Get Started – Data Posture Discovery
This guide helps IT administrators onboard a data source for Data Posture Discovery. It explains the difference between cloud-hosted sources and on-premises sources, and how the platform uses connectors and runtime services to build posture visibility.
1. Overview
Data Posture Discovery is designed to find and classify sensitive data across hybrid enterprise environments. It uses a connector framework to support multiple source types, while preserving customer data locality and minimizing data movement.
Two common onboarding patterns are:
- Cloud-hosted sources: direct integration through APIs and prefabricated datasets like Microsoft 365 and MGDC.
- On-premises sources: customer-hosted runtime services that build a discovery index locally before sending only outcomes to the SaaS platform.
2. Cloud-hosted data source onboarding
Cloud-hosted sources are the fastest to onboard because they can use direct API integration and existing metadata pipelines.
2.1 Example: Microsoft 365
Microsoft 365 discovery uses direct connectors to:
- read SharePoint, OneDrive, Teams, and Exchange metadata
- analyse file contents, labels, and sharing
- use Microsoft Graph APIs and Microsoft 365 security APIs where available
2.2 Prefabricated datasets: MGDC
For Microsoft 365, the platform can also leverage prefabricated datasets such as MGDC (Microsoft Graph Data Connect).
These datasets provide:
- prebuilt schema for sensitive data discovery
- standardized content extraction for posture analysis
- faster onboarding because the dataset structure is already understood by the platform
2.3 Onboarding steps for cloud-hosted sources
- Confirm the customer’s cloud tenant and subscription details.
- Ensure the service principal or managed identity has the required API permissions.
- Register the source in the Data Posture Discovery portal.
- Configure scopes, service accounts, and consent for Microsoft Graph or other cloud APIs.
- Validate connectivity and run an initial discovery scan.
- Review the discovery outcomes in the SaaS portal.
2.4 What stays in the cloud source
For cloud-hosted sources, the actual data files remain in Microsoft 365 or the cloud service. The platform reads metadata and discovery results, but does not extract raw content into the SaaS environment. The SaaS portal stores posture outcomes, classification hits, and risk summaries only.
3. On-premises data source onboarding
On-premises sources require more setup because the discovery runtime is deployed within the customer environment.
3.1 Typical on-premises sources
- NetApp file stores
- Windows file shares
- NAS and file servers
- Azure Stack and local data centers
3.2 Runtime services in the customer environment
For these sources, the platform deploys runtime services inside the customer environment to perform:
- local data scanning
- content analysis and metadata extraction
- discovery index creation
- classification and posture scoring
These runtime services are responsible for building an on-premises discovery index from the source data. The SaaS platform is then updated with only the discovery outcomes and posture metadata.

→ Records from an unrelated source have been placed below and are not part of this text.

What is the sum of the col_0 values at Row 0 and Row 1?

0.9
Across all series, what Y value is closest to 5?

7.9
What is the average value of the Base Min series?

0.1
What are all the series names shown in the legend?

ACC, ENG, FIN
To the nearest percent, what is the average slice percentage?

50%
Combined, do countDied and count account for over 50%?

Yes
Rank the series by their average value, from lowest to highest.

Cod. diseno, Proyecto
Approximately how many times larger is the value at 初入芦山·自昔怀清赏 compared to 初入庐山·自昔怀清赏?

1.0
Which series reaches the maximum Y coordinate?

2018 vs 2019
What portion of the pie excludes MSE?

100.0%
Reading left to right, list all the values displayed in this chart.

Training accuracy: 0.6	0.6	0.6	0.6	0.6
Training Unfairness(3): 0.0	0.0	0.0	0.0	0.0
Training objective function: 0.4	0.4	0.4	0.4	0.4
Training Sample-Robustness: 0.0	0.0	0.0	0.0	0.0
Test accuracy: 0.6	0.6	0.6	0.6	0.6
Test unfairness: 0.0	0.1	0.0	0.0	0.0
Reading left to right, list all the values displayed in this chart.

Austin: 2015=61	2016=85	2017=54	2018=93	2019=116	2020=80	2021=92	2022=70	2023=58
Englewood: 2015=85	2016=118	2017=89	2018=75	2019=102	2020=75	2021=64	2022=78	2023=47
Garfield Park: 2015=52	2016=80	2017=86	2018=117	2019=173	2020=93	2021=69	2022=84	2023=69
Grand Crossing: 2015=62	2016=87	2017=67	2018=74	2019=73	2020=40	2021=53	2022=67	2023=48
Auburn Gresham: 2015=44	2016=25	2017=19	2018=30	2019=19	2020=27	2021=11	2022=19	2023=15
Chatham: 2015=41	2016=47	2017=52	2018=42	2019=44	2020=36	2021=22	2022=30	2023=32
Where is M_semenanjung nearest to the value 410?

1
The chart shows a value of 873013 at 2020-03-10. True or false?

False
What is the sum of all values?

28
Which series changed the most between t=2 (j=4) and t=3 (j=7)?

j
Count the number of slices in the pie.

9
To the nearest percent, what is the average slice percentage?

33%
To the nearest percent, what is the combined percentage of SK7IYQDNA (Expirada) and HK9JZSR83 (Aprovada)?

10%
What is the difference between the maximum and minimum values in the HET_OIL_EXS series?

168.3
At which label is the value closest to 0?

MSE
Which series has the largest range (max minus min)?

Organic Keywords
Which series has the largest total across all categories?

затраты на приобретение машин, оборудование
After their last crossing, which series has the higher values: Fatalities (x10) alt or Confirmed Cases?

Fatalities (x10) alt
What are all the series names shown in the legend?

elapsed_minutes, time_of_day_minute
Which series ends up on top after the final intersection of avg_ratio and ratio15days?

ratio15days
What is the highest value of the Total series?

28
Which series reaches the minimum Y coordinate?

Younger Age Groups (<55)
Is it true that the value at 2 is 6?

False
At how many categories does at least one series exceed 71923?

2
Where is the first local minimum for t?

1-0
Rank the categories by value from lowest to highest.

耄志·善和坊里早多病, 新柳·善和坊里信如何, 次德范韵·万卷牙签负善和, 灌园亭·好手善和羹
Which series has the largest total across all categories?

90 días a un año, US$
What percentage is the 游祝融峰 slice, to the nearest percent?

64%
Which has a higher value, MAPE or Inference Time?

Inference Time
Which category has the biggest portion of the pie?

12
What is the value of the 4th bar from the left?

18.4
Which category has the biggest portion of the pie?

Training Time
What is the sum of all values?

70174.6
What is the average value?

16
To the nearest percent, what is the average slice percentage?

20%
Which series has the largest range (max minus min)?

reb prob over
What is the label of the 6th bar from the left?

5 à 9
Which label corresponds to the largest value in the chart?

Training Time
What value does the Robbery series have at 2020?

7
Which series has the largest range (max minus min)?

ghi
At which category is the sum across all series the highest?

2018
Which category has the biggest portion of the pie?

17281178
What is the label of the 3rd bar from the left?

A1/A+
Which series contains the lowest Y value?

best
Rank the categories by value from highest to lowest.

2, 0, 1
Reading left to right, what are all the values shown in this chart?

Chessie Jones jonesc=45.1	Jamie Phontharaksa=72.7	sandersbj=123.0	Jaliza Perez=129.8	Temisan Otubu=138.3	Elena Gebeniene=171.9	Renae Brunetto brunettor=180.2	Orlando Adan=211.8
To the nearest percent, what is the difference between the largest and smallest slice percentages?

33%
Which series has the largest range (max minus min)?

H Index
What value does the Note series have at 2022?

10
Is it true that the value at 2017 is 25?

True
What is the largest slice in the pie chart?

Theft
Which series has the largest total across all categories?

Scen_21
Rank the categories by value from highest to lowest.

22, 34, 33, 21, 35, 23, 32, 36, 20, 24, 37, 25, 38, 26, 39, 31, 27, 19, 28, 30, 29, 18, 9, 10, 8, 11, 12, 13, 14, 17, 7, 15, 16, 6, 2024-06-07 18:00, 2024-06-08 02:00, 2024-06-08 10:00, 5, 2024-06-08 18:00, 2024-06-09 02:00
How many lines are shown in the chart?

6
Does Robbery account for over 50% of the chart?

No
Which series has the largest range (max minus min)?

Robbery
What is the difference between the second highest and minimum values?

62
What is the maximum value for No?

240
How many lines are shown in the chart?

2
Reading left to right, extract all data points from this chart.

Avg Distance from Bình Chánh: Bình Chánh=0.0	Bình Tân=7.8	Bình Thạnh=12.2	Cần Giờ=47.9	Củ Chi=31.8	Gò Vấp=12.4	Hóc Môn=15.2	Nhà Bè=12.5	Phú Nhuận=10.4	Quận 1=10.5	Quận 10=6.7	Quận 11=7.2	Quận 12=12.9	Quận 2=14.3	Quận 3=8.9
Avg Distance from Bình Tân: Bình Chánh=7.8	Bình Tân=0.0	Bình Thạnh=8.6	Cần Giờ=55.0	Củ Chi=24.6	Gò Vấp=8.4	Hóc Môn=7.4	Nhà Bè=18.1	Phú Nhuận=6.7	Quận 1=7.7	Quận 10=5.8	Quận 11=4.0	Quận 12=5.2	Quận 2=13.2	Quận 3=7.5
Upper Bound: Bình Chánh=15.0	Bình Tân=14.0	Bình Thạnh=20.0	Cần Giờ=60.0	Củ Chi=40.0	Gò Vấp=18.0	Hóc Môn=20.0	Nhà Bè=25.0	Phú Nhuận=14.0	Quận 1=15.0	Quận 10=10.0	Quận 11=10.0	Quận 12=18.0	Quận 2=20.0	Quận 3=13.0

3.3 Onboarding steps for on-premises sources
- Identify the source system and define the scope of discovery.
- Deploy the required runtime services or connectors in the customer environment.
- Configure service accounts, network access, and required permissions.
- Point the runtime services at the local data repositories to build the discovery index.
- Run a validation scan and confirm the runtime services can access the target data.
- Configure secure outcome synchronization to the SaaS platform using ADF pipelines or equivalent data transfer mechanisms.
- Review the posture results in the portal.
3.4 What stays on-premises
On-premises discovery keeps the source content and detailed indexes within the customer environment. Only the summarized discovery results, classification metadata, and posture outcomes are sent to the SaaS platform.
4. Key considerations for IT administrators
- Data locality: ensure raw data is not moved to SaaS; only metadata and outcome summaries are transferred.
- Security: deploy runtime services in the customer environment and secure API credentials and service accounts.
- Performance: schedule discovery scans to avoid peak business hours and monitor runtime service resource usage.
- Governance: document the discovery scope, source owner, and access policies for each onboarded source.
5. Posture discovery lifecycle
- Source registration: add the data source in the platform.
- Connector configuration: choose cloud API connector or on-prem runtime service.
- Initial scan: perform the first discovery pass and generate posture metadata.
- Outcome synchronization: transmit the discovery results to the SaaS portal.
- Review and refine: validate results and adjust connector scope or classification rules.
- Ongoing scanning: schedule periodic scans to keep posture data current.
6. Summary
Onboarding a data source for Data Posture Discovery requires different approaches depending on the deployment model.
- For cloud-hosted sources like Microsoft 365, use direct API connections and prefabricated datasets such as MGDC.
- For on-premises sources, deploy customer-hosted runtime services to build a local discovery index, then update the SaaS platform with only outcomes.
This approach balances broad source coverage with strong data governance, ensuring discovery supports posture visibility without exposing raw customer data outside its source environment.